───── Records for processing

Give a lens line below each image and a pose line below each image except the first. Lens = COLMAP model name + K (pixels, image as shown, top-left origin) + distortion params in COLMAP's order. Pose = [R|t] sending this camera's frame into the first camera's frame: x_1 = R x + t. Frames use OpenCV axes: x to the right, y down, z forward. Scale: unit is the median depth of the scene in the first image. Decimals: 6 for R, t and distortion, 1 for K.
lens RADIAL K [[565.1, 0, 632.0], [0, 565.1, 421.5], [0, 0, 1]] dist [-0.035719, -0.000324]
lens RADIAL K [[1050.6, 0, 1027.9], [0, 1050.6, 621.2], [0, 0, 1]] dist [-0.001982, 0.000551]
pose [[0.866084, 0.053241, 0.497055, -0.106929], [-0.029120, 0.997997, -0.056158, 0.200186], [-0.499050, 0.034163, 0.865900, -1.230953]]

──────────
───── Records for processing

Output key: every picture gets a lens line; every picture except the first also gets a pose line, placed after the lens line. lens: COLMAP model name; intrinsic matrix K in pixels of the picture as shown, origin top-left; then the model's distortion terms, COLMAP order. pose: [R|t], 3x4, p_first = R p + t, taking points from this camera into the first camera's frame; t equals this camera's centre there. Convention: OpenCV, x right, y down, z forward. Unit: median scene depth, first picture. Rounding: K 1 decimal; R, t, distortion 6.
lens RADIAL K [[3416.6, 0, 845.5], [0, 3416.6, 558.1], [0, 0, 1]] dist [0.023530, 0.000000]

──────────

§ Task brief: Reproduce the lines of the items verbatim, starting at the line that contains "Output key: every" and ending at the line that contains "dist [0.023530, 0.000000]", with both of those lines included.

§ Solution:
Output key: every picture gets a lens line; every picture except the first also gets a pose line, placed after the lens line. lens: COLMAP model name; intrinsic matrix K in pixels of the picture as shown, origin top-left; then the model's distortion terms, COLMAP order. pose: [R|t], 3x4, p_first = R p + t, taking points from this camera into the first camera's frame; t equals this camera's centre there. Convention: OpenCV, x right, y down, z forward. Unit: median scene depth, first picture. Rounding: K 1 decimal; R, t, distortion 6.
lens RADIAL K [[3416.6, 0, 845.5], [0, 3416.6, 558.1], [0, 0, 1]] dist [0.023530, 0.000000]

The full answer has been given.